Porque não pude inventar-lhe a vida.

A vida é obra dos deuses.
E esses continuam sádicos...

quarta-feira, 6 de outubro de 2010

Se o amanhã começar sem mim



















Se o amanhã começar sem mim
Tenha eu a sorte de ter uma lápide
na terra onde adormecer.
E duas datas, apenas.
Apenas duas.
Não quero lá poesias,
Nem choros em prosa,
Saudades eternas deste e daquele.
(A saudade não é eterna,
Dura o tempo do bater dum coração.)
Só quero duas datas.
Não preciso de mais.
O que interessa é somente o que fiz entre elas.
Como usei o tempo que o Universo
(Ou Deus, sei lá!) me emprestaram.
O que interessa é o que imprimi nos corações que toquei,
a pegada que deixei na vida de outro alguém.
Por isso,
Duas datas.
Nada mais.

Solidão






















Garrote que aperta o coração.

Terra infértil que o olhar alheio salgou.
Nada.
Com nada em volta.
Espectro vivo,
Testemunha da solidão dos outros.

Porque não são menos sós
Os olhos que me salgaram.
Apenas a ilusão os sustém.
Olhos vazios,
Alma errante.

E todas as mãos continuam vazias.

Infinitesimais















Vivemos num bater de coração.
Morremos num olhar.

Dois segundos apenas.
Uma vida.
E entre um e outro segundo
O Universo continua a expandir-se.

Que seres infinitesimais que somos!
Poeira cósmica e nada mais.

Basta apenas um olhar.
E o coração deixa de bater.

Mas o Universo continuará a expandir-se.

domingo, 24 de janeiro de 2010

Arúspice
























Athame e Bolline
Vassoura
Bastao e
Tesoura.
Teixo, freixo
E Manjericão,
Artemísia, Salgueiro
E avelaneira.

Eu fui feiticeira,
Filha da Lua,
Vestida de céu.
Sem mágoa ou pecado
Ardi na fogueira
Na noite mais nua
Envolta no breu
Do tempo passado.

E no Livro das sombras
Que hei-de escrever
Erguida das cinzas
Da água, da terra e do ar,
No Esbath lunar
Serei a mulher
Que te há-de encantar.

Poções e magia
Chuvas e ventos,
Benção, oração,
Orgia, Alegria
Na feitiçaria,
Na calma e na alma,
Celebração.

Equinócio e solstício
Covent de bem querer
Sabath encantado
Eclipse de paixão.
O meu sacrifício
Há-de trazer
O mago amado
Ao meu coração.

Arúspice negro
Que me rasga as entranhas
E a morte me dá
Em terras tão estranhas
Tão vis e tamanhas
Que anjo será?
Que mal eu te fiz,
Oh bruxo aprendiz?

Asas de morcego, canela e mel,
Brilho das fadas, urzes do chão,
Mandrágora e vinho, pele de cascavel,
Unhas e dentes e pós de dragão,
Tudo juntinho, ardendo na chama,
Tudo fervendo no meu caldeirão.
E um gato preto, pelo sim, pelo não
Velando o feitiço, na minha cama.

Anjo insubmisso, eu quero
Um feitiço bem forte,
Pela água, terra, fogo e o ar,
Pela triste sorte em cada morte.
Te darei a força, ficarei exangue,
E quando nada mais tiver para te dar,
Dar-te-ei a vida, dar-te-ei o sangue.

A alma, não,
Que não é minha para dar.
Veio das estrelas,
P´ra lá do Luar.
Ergue-se o cálice
Abençoado,
O branco feitiço
está consumado.

Reencarnar?
Só para te encontrar.

Cruel


















Vou pegar fogo à tua alma
E desfazer em cinzas todas as tuas crenças.

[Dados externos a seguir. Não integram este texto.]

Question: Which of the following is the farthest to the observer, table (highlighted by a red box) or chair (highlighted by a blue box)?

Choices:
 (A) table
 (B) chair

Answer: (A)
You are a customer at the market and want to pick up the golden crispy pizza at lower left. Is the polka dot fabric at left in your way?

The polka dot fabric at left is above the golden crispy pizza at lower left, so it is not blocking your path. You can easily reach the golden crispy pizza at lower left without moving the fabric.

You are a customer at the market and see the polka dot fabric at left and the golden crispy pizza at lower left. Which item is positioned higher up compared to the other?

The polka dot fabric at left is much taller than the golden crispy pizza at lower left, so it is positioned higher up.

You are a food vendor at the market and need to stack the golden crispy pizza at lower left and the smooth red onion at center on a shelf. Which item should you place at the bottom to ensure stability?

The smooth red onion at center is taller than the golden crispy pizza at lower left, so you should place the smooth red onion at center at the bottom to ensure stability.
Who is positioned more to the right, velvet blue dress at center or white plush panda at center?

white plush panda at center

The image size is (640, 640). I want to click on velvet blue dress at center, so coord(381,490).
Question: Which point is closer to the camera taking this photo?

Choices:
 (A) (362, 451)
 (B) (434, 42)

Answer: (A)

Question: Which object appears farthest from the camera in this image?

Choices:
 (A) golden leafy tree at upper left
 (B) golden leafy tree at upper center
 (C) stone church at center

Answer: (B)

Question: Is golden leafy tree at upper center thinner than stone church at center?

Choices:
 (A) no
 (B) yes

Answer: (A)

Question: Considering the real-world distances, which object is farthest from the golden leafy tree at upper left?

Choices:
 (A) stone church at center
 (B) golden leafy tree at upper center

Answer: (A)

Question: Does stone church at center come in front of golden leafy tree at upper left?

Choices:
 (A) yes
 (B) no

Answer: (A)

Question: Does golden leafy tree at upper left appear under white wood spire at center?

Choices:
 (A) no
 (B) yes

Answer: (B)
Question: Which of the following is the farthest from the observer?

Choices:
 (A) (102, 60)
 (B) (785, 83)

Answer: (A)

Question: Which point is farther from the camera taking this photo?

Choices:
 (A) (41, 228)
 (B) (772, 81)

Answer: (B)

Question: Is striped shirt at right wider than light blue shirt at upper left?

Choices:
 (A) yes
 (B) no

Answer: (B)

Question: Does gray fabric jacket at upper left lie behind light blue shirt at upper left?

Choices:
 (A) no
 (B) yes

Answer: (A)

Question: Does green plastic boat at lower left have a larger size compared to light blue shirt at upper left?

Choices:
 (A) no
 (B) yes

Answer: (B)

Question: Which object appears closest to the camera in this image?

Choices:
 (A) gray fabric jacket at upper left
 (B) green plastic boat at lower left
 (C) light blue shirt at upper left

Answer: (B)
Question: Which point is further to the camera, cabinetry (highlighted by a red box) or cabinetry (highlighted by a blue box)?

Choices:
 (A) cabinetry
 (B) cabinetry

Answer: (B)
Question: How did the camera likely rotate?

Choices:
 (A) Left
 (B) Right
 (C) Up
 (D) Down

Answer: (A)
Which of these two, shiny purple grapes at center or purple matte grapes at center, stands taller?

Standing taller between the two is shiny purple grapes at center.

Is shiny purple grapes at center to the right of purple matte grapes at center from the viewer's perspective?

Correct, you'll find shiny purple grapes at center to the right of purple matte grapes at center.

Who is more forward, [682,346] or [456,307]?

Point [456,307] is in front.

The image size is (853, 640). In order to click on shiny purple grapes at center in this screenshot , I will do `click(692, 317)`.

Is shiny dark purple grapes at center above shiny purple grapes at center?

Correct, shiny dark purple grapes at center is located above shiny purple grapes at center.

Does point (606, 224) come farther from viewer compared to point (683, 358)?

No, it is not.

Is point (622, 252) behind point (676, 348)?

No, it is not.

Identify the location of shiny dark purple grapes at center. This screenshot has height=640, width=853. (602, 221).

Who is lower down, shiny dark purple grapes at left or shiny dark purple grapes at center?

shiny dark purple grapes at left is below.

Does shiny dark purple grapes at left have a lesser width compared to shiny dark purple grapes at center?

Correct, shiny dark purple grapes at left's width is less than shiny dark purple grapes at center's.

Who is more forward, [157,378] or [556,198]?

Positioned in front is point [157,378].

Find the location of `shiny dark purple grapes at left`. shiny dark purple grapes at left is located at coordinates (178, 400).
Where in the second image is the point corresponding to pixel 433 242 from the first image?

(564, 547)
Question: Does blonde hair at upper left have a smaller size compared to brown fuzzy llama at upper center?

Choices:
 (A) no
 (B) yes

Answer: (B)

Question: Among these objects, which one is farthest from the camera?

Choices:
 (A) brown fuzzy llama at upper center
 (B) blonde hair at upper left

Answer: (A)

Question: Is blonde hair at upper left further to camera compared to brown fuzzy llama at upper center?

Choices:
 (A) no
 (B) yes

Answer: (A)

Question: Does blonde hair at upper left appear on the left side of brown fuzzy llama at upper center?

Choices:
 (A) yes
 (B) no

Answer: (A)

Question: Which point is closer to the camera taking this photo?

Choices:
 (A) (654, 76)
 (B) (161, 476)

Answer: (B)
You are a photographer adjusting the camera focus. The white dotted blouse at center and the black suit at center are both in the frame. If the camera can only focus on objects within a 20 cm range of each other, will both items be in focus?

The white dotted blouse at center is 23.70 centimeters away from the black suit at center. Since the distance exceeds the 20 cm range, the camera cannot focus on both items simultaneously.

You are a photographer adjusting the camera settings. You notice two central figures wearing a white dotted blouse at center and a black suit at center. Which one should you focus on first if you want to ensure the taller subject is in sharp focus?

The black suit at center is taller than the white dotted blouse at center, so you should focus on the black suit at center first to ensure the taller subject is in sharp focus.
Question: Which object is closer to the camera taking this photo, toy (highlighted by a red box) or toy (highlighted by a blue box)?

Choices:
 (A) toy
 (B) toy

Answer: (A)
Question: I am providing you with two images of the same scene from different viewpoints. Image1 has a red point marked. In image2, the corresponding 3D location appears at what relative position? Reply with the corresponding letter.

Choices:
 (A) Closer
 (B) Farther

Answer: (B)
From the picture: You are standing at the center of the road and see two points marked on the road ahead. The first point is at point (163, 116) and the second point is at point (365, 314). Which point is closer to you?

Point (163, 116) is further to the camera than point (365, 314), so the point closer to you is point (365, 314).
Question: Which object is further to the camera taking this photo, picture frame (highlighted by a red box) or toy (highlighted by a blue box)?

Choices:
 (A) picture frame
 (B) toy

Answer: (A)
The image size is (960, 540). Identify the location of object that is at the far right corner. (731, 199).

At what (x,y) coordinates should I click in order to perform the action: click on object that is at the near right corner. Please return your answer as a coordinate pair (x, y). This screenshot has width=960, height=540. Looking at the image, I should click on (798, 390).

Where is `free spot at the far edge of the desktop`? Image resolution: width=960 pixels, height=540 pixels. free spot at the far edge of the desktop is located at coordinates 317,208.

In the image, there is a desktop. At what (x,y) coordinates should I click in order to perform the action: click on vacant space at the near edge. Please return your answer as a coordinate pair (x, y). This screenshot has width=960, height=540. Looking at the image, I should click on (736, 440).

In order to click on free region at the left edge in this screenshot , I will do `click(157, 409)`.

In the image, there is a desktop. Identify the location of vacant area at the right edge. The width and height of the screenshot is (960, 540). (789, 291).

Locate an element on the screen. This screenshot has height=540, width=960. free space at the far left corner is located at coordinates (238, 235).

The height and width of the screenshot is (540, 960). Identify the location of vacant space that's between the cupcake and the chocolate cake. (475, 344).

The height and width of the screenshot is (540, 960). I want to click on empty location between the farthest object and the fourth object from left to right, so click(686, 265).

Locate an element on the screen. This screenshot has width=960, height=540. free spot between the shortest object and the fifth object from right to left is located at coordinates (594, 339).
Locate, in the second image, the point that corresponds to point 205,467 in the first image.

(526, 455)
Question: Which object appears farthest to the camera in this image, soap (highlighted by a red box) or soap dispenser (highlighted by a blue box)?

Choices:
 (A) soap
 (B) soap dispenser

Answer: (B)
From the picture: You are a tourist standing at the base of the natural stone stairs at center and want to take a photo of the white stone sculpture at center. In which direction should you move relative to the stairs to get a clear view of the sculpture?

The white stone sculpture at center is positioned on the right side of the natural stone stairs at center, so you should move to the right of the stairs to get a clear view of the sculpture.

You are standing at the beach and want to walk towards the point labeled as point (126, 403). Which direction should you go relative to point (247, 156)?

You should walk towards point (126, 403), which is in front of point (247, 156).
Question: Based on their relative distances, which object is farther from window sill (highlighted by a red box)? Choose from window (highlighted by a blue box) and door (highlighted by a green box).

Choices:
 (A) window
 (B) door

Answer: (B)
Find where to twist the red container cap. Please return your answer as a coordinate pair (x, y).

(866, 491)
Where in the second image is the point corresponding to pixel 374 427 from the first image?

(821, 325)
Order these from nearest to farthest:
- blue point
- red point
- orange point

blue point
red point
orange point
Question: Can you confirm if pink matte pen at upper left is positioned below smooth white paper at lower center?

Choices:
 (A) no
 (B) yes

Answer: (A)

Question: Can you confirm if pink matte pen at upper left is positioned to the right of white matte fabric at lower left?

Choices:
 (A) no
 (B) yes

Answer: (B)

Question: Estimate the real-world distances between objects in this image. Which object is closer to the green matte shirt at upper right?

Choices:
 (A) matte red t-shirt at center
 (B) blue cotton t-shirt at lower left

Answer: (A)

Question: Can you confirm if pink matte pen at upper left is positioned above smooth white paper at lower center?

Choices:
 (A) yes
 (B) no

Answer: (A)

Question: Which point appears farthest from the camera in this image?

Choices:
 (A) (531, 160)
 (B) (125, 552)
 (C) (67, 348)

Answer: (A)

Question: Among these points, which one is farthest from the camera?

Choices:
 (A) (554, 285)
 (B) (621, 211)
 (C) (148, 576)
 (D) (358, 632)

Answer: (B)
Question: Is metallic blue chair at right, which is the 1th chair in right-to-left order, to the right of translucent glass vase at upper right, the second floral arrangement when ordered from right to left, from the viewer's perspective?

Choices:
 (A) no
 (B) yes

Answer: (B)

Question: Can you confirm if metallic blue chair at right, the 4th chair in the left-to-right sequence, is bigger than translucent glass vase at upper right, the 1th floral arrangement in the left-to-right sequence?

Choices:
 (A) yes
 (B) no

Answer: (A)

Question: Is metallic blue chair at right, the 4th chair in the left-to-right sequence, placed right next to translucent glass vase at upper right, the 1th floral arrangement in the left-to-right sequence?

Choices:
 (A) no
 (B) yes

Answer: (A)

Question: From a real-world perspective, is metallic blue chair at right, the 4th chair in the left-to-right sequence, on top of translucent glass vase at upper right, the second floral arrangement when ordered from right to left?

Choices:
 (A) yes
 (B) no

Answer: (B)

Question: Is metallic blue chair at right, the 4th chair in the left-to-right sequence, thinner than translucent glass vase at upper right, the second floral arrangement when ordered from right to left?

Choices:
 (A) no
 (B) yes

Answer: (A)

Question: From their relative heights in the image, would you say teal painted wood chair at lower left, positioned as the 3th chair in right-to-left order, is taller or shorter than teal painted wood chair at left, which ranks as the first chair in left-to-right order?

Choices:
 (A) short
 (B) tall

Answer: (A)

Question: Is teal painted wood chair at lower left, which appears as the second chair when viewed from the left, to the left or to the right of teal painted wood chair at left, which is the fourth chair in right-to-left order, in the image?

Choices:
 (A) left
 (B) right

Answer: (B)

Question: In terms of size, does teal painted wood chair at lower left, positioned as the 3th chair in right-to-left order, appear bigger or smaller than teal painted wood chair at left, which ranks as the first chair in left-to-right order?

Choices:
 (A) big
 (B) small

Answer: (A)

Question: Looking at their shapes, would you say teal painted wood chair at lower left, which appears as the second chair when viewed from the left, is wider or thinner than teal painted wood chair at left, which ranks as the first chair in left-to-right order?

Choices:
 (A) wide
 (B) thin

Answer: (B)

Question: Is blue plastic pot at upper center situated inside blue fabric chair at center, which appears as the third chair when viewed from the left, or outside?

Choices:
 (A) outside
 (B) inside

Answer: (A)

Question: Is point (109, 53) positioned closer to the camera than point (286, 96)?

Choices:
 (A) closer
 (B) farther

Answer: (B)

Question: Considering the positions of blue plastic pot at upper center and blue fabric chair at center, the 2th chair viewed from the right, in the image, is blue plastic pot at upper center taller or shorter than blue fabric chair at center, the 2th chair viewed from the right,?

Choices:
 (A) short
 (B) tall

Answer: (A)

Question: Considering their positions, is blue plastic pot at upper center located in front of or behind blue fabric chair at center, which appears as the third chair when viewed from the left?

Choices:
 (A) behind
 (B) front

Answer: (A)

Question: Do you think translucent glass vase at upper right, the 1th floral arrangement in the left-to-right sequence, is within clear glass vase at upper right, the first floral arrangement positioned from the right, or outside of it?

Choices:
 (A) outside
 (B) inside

Vou conquistar o teu mundo
E expulsar-te do paraíso insosso em que te escondes.

Levar-te-ei com Legiões de mim
Ao mais escarlate inferno dos sentidos.

Com pura malvadez
Te seguirei.
Tragicamente tua
Far-te-ei obedecer.
Não questiones o teu destino.
Não me desafies.
Estou a teus pés
Como tigre manhoso
Aguardando a hora fatal da caçada.
Cruelmente, és meu.

Escrevo promessas no sangue desvairado
que hei-de misturar com o teu num sabat de paixão.

Com gritos de amantes te abrirei o seio
E farei do teu peito a minha casa.

De ti fiz um poema

















De ti fiz um poema.
Poeta não!
Poetas são tolos que pensam domar os sonhos
Com a sua rima frágil de palavras.
Confiante, escrevi-te
E li-te até te saber de cor.
Trepei pelo poema acima,
Palavra por palavra,
Rima por rima,
mas pobre de mim,
Ganhaste asas
E voaste,
Pleno de poesia.
No espaço te afastaste
Levando o poema que eras contigo.

De ti fiz um poema.
Poeta não!
Poetas são meros espectadores do mundo
De dentro de si próprios, da sua criação.
Tu eras para mim a própria arte.
Eu, pobre aprendiz de poeta,
Caí do poema abaixo,
Do vazio que o meu poema inacabado deixou.
Tropecei na palavra fim,
Que tu deixaste algures, e lá fiquei,
Pequena e insignificante
Como um ponto final,
Que tudo o que tem pela frente
Não é mais do que o branco
Duma página em branco.

Tudo quanto restou.
Vazio dum poema que o poeta não terminou.